Archive for the ‘galaxy’ Category

Tutorial: Using the UCSC Genome Browser and Galaxy to study regulatory sequence evolution in Drosophila.

One of the most enjoyable parts of teaching genomics and bioinformatics introducing people to the UCSC Genome Browser and Galaxy systems.  Both systems are powerful, intuitive, reliable and user-friendly services, and lend themselves easily to student practicals, as the good folks at Open Helix have amply demonstrated. Over the last few years, I’ve developed a fairly reliable advanced undergraduate/early graduate teaching practical that uses the UCSC Genome Browser and Galaxy to  study regulatory sequence evolution in Drosophila, based on data I curated a few years back into the Drosophila DNAse I footprint database.  As part of opening up the resources from my group, I thought I would post this tutorial with the hope that someone else can use it for teaching purposes or their own edification. The UCSC half can be done pretty reliably in a 50 minute session, and the Galaxy part is much more variable – some people take 20 min or less and others up to an hour.  Feedback and comments are most welcome.

Enjoy!

Aims

  • Become familiar with the UCSC Genome Browser.
  • Become familiar with the UCSC Table Browser.
  • Become familiar with Galaxy Analysis Tools and Histories.
  • Study the conservation of transcription factor binding sites in Drosophila.

Introduction

This lab is an exercise in performing a comparative genomic analysis of transcription factor binding sites (TFBSs) in Drosophila. You will use the UCSC Genome Browser, Table Browser and Galaxy to identify TFBSs that are conserved across multiple Drosophila species. Highly conserved TFBSs are likely to play important roles in Drosophila development. TFBSs that are not conserved may represent regulatory sequences that have contributed to developmental evolution across Drosophila species, or those that simply have been lost as part of the process of TFBSs turnover in a conserved regulatory element. The skill you learn in this lab will be generally applicable to many questions for a wide range of species with genome sequences in the UCSC Genome Database.

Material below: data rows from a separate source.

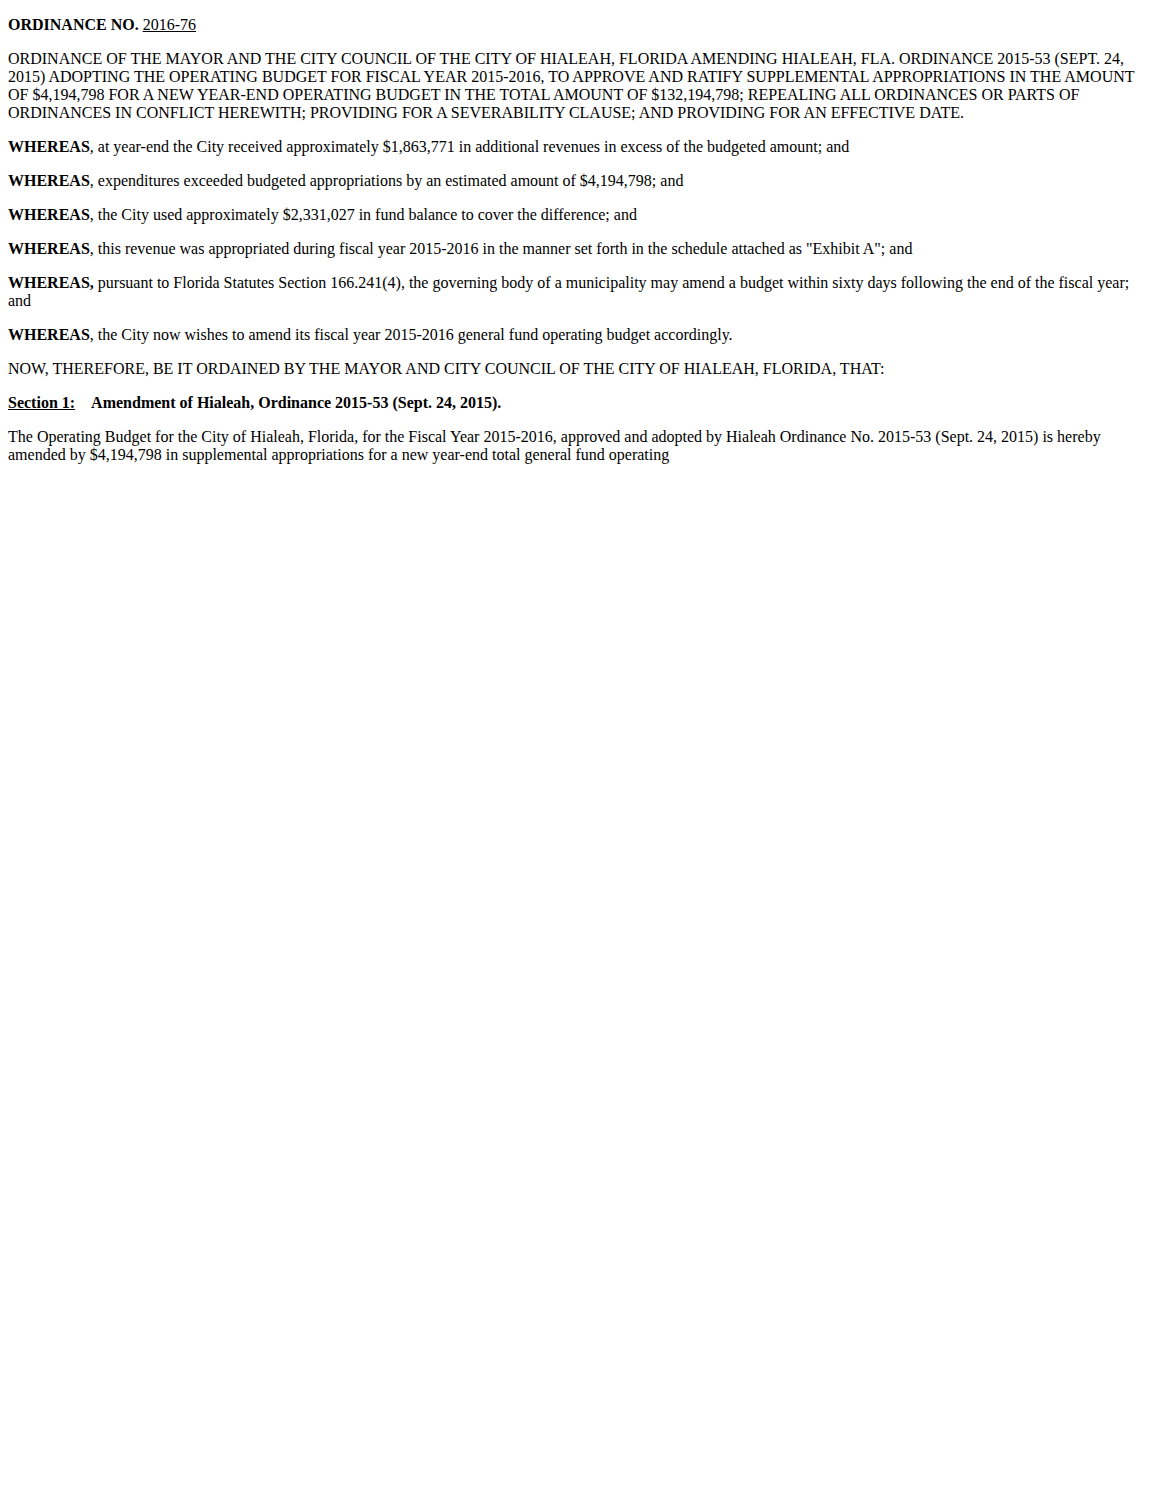ORDINANCE NO. 2016-76
ORDINANCE OF THE MAYOR AND THE CITY COUNCIL OF THE CITY OF HIALEAH, FLORIDA AMENDING HIALEAH, FLA. ORDINANCE 2015-53 (SEPT. 24, 2015) ADOPTING THE OPERATING BUDGET FOR FISCAL YEAR 2015-2016, TO APPROVE AND RATIFY SUPPLEMENTAL APPROPRIATIONS IN THE AMOUNT OF $4,194,798 FOR A NEW YEAR-END OPERATING BUDGET IN THE TOTAL AMOUNT OF $132,194,798; REPEALING ALL ORDINANCES OR PARTS OF ORDINANCES IN CONFLICT HEREWITH; PROVIDING FOR A SEVERABILITY CLAUSE; AND PROVIDING FOR AN EFFECTIVE DATE.
WHEREAS, at year-end the City received approximately $1,863,771 in additional revenues in excess of the budgeted amount; and
WHEREAS, expenditures exceeded budgeted appropriations by an estimated amount of $4,194,798; and
WHEREAS, the City used approximately $2,331,027 in fund balance to cover the difference; and
WHEREAS, this revenue was appropriated during fiscal year 2015-2016 in the manner set forth in the schedule attached as "Exhibit A"; and
WHEREAS, pursuant to Florida Statutes Section 166.241(4), the governing body of a municipality may amend a budget within sixty days following the end of the fiscal year; and
WHEREAS, the City now wishes to amend its fiscal year 2015-2016 general fund operating budget accordingly.
NOW, THEREFORE, BE IT ORDAINED BY THE MAYOR AND CITY COUNCIL OF THE CITY OF HIALEAH, FLORIDA, THAT:
Section 1: Amendment of Hialeah, Ordinance 2015-53 (Sept. 24, 2015).
The Operating Budget for the City of Hialeah, Florida, for the Fiscal Year 2015-2016, approved and adopted by Hialeah Ordinance No. 2015-53 (Sept. 24, 2015) is hereby amended by $4,194,798 in supplemental appropriations for a new year-end total general fund operating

Finding the even-skipped region at the UCSC Genome Browser

1) Go to the UCSC Genome Bioinformatics site at http://genome.ucsc.edu.

2) Select the “Genome Browser” option from the light blue panel on the left hand side of the page.

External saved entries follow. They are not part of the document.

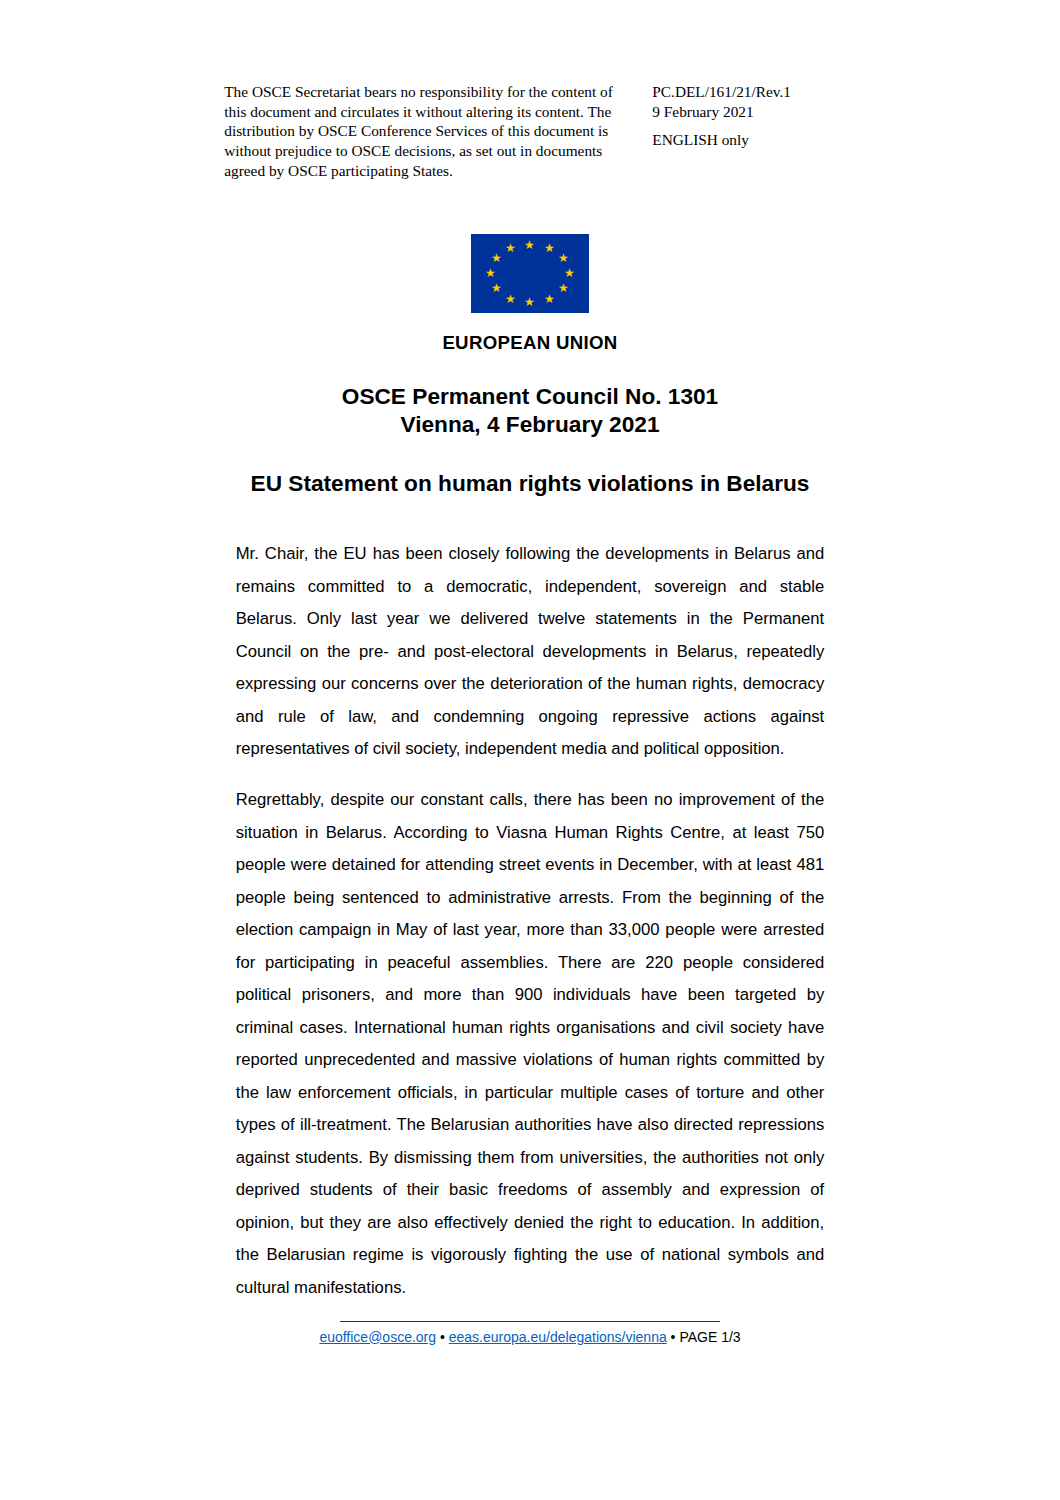The OSCE Secretariat bears no responsibility for the content of this document and circulates it without altering its content. The distribution by OSCE Conference Services of this document is without prejudice to OSCE decisions, as set out in documents agreed by OSCE participating States.
PC.DEL/161/21/Rev.1
9 February 2021
ENGLISH only
★ ★ ★ ★ ★ ★ ★ ★ ★ ★ ★ ★
EUROPEAN UNION
OSCE Permanent Council No. 1301
Vienna, 4 February 2021
EU Statement on human rights violations in Belarus
Mr. Chair, the EU has been closely following the developments in Belarus and remains committed to a democratic, independent, sovereign and stable Belarus. Only last year we delivered twelve statements in the Permanent Council on the pre- and post-electoral developments in Belarus, repeatedly expressing our concerns over the deterioration of the human rights, democracy and rule of law, and condemning ongoing repressive actions against representatives of civil society, independent media and political opposition.
Regrettably, despite our constant calls, there has been no improvement of the situation in Belarus. According to Viasna Human Rights Centre, at least 750 people were detained for attending street events in December, with at least 481 people being sentenced to administrative arrests. From the beginning of the election campaign in May of last year, more than 33,000 people were arrested for participating in peaceful assemblies. There are 220 people considered political prisoners, and more than 900 individuals have been targeted by criminal cases. International human rights organisations and civil society have reported unprecedented and massive violations of human rights committed by the law enforcement officials, in particular multiple cases of torture and other types of ill-treatment. The Belarusian authorities have also directed repressions against students. By dismissing them from universities, the authorities not only deprived students of their basic freedoms of assembly and expression of opinion, but they are also effectively denied the right to education. In addition, the Belarusian regime is vigorously fighting the use of national symbols and cultural manifestations.
euoffice@osce.org • eeas.europa.eu/delegations/vienna • PAGE 1/3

3) From the Gateway page, select “Insect”, “D. melanogaster” and “Apr 2004” from the “clade”, “genome” and “assembly” pull-down menus. Take a minute to read the text at the bottom of the page “About the D. melanogaster Apr. 2004 (dm2) assembly”. [Note: it is essential that you make sure you have selected the correct genome assembly at this step.]

4) Enter the gene “eve” (an abbreviated name for the gene even-skipped) into the “position or search term” box and click the “submit” button.

5) From the search results page, select the top link under the “FlyBase Protein-Coding Genes” header taking you to “eve at chr2R:5491054-5492592”. This will take you to a graphical view of the even-skipped gene with boxes indication exons and lines indication introns. (Note: the thick part of the boxes denote the parts of exons are translated into protein, the thinner parts are UTRs)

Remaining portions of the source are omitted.